What you will do | Of all the lines below, output only those starting at the one with "right eye: (326, 130)" and ending at the one with "right shoulder: (85, 203)", both ends included, exactly as written.

Data |

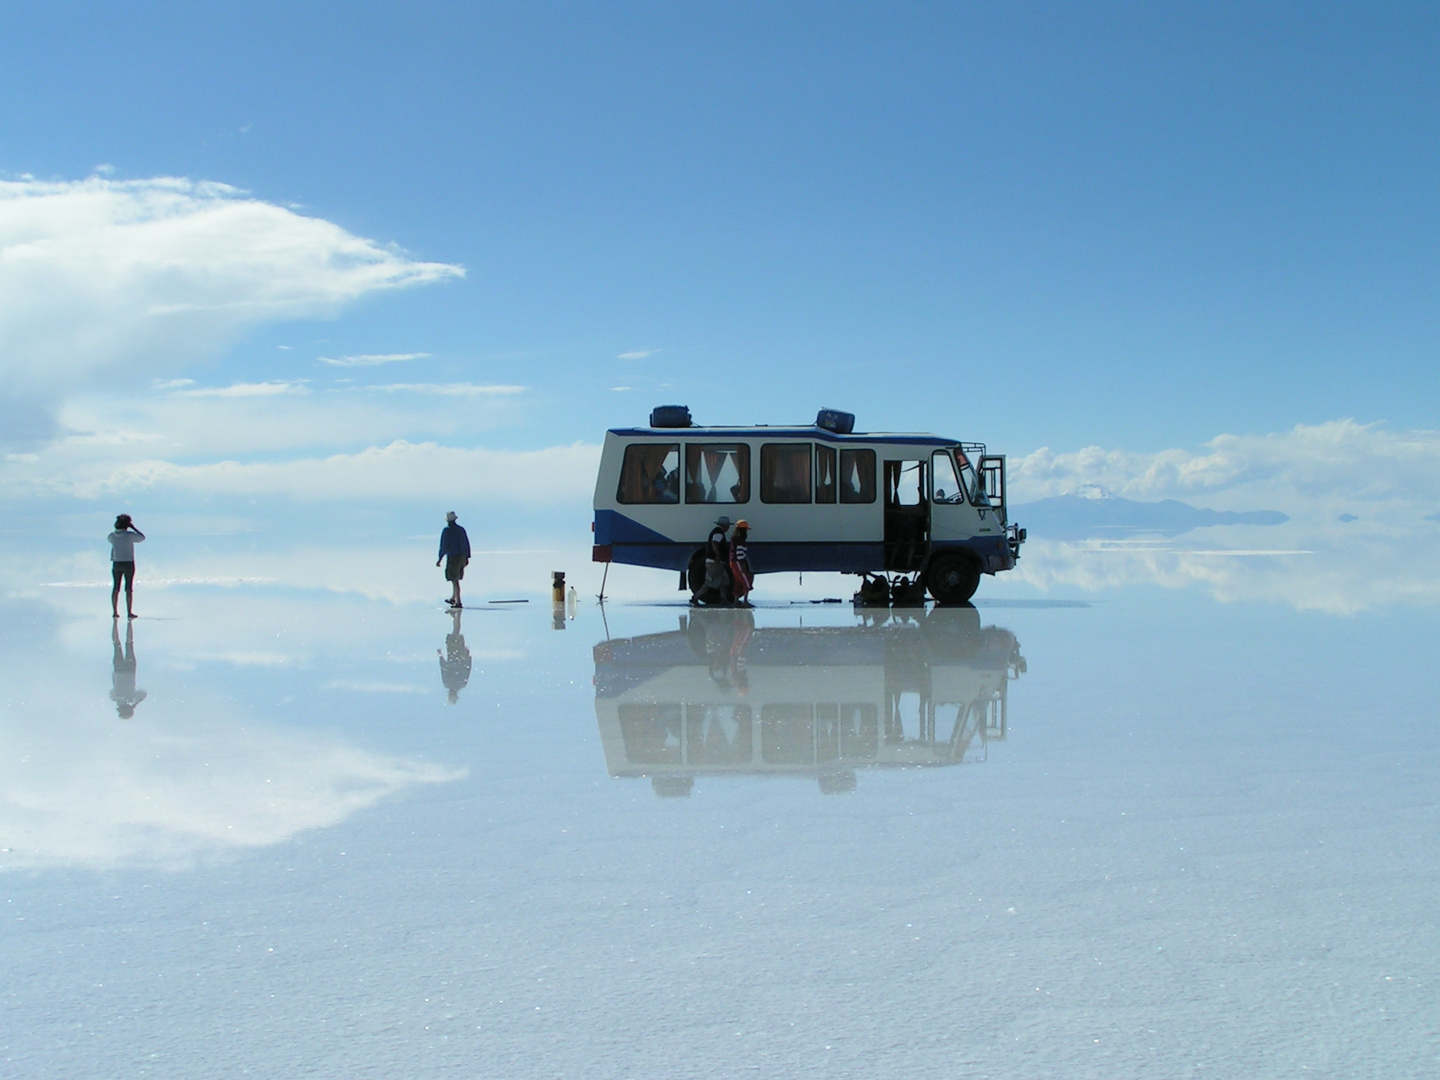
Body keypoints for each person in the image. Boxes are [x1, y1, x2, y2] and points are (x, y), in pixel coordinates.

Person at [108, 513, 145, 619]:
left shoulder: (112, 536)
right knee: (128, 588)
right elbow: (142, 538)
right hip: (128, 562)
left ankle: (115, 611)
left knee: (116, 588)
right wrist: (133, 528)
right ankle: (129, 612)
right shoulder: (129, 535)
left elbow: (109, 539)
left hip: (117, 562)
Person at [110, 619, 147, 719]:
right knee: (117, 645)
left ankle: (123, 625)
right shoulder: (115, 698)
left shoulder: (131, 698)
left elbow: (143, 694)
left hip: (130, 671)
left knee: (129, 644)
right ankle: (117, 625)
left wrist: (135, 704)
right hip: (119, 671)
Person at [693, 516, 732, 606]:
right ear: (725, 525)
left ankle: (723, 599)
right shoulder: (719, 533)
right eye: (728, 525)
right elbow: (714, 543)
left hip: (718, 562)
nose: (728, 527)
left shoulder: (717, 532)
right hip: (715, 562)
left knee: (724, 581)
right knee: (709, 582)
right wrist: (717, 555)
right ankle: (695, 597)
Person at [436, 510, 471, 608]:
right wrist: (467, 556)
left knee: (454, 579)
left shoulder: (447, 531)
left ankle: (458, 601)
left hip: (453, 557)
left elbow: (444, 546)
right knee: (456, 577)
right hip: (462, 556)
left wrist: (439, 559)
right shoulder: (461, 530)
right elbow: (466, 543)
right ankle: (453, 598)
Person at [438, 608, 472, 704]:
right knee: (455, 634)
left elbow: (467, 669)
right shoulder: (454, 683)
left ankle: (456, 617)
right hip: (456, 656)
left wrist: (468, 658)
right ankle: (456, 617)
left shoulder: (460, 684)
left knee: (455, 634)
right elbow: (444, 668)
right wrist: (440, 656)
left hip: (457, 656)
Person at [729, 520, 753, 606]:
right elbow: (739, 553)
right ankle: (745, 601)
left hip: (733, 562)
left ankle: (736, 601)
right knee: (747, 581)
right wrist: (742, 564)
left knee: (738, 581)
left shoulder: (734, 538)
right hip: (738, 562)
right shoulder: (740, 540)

* * *

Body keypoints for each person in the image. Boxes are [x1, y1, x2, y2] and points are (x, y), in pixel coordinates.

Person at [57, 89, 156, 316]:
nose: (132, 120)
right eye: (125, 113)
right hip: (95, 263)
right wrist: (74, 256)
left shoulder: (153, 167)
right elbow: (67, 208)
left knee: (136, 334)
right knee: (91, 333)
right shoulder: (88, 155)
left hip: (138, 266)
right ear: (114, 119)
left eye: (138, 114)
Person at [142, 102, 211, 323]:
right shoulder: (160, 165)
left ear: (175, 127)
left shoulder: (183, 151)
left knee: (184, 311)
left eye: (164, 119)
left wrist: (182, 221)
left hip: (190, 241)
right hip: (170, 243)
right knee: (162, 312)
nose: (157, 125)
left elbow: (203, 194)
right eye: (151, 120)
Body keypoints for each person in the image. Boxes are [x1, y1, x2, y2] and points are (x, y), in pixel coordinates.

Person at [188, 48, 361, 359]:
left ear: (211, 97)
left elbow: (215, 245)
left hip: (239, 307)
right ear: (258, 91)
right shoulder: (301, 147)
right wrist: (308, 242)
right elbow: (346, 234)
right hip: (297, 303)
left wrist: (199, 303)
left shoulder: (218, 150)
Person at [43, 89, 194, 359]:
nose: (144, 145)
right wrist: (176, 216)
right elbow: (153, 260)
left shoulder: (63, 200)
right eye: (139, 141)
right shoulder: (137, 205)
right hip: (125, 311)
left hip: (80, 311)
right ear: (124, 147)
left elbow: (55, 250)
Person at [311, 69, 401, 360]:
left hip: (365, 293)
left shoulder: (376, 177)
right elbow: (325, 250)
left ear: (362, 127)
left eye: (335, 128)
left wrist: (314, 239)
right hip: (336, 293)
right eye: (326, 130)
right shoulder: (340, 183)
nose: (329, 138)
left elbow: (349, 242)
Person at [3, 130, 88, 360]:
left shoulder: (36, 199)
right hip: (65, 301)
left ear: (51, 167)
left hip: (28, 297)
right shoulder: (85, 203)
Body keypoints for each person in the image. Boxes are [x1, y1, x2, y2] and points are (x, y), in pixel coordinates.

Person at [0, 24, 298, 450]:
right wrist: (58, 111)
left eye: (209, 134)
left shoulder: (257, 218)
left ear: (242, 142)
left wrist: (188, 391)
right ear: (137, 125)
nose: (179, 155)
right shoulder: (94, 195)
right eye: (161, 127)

---

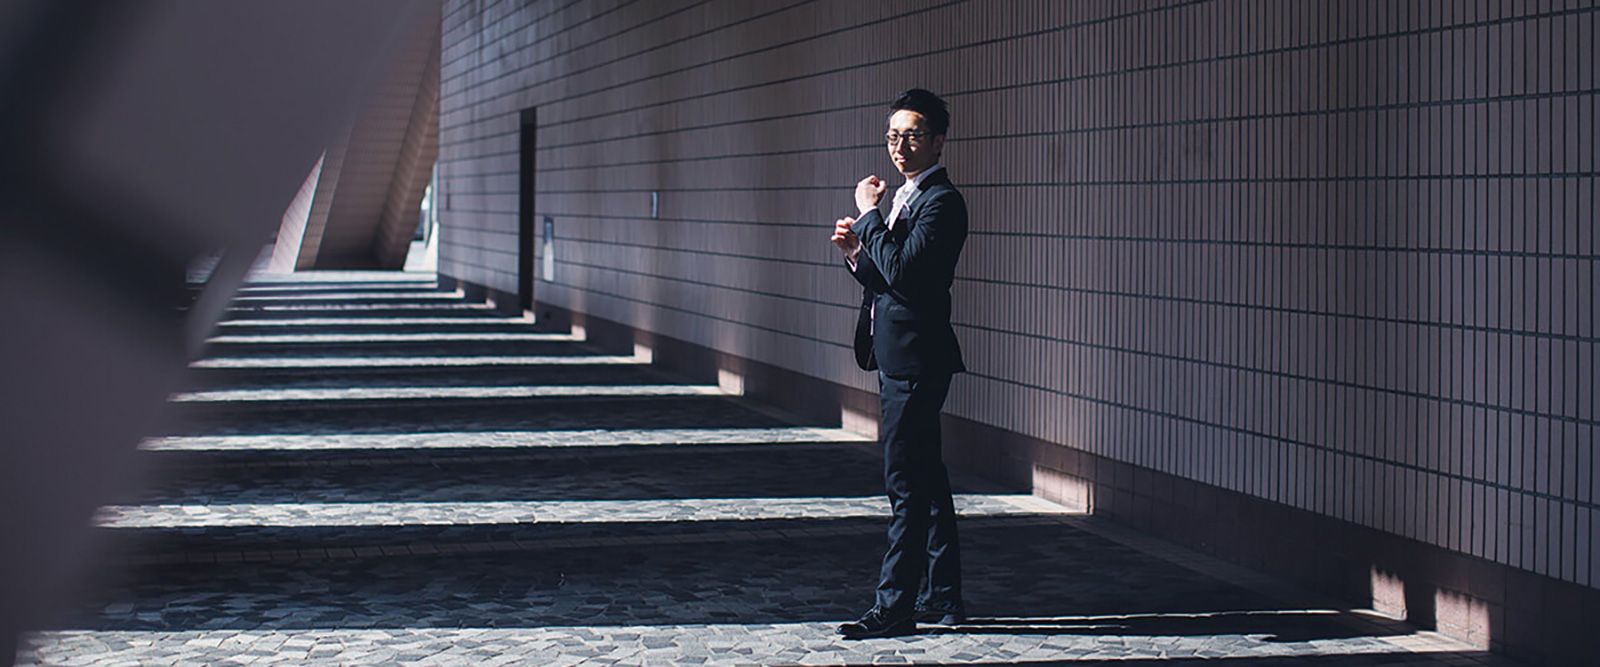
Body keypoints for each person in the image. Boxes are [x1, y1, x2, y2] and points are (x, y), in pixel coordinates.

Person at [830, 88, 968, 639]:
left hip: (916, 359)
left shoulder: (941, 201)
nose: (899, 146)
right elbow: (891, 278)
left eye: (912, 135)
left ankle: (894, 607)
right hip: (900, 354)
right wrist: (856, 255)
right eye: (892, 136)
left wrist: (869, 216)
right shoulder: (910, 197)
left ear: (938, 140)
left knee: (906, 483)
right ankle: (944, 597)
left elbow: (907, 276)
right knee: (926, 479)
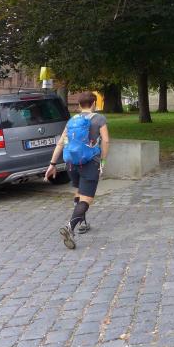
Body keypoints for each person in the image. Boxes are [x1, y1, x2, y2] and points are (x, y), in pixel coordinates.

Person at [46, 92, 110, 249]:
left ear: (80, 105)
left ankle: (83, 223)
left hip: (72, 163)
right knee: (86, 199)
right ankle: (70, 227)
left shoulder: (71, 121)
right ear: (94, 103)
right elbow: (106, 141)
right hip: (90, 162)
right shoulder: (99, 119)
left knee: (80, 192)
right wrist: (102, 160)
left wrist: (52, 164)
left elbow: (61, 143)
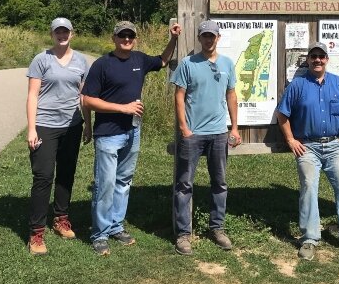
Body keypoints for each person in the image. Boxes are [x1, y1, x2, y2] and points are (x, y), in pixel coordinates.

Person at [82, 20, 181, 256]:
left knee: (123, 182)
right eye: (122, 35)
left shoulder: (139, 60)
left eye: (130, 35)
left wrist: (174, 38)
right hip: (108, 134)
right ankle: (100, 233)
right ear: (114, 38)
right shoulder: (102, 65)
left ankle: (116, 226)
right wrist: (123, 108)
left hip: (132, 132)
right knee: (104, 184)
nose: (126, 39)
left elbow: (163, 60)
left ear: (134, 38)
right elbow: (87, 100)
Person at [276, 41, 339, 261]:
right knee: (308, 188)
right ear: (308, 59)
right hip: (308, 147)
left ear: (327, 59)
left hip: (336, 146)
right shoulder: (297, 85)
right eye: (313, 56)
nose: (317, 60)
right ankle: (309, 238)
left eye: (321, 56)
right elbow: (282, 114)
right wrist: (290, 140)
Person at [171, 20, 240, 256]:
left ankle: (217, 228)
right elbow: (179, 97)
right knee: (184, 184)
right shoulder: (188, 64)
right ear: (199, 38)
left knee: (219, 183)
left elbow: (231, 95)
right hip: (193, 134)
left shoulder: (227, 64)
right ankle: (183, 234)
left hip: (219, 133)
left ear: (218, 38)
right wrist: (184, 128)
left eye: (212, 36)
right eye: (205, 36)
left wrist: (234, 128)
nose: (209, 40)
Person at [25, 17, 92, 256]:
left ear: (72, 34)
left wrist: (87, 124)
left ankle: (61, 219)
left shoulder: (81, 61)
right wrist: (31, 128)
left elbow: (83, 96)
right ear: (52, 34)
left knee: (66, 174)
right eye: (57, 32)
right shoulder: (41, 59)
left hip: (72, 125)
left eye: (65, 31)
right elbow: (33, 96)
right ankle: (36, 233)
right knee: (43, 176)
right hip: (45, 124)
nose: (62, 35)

Response to the exercise |
right eye: (326, 130)
right shoulder: (340, 183)
nose: (329, 138)
left elbow: (349, 242)
Person at [3, 130, 88, 360]:
left shoulder: (36, 199)
right hip: (65, 301)
left ear: (51, 167)
left hip: (28, 297)
right shoulder: (85, 203)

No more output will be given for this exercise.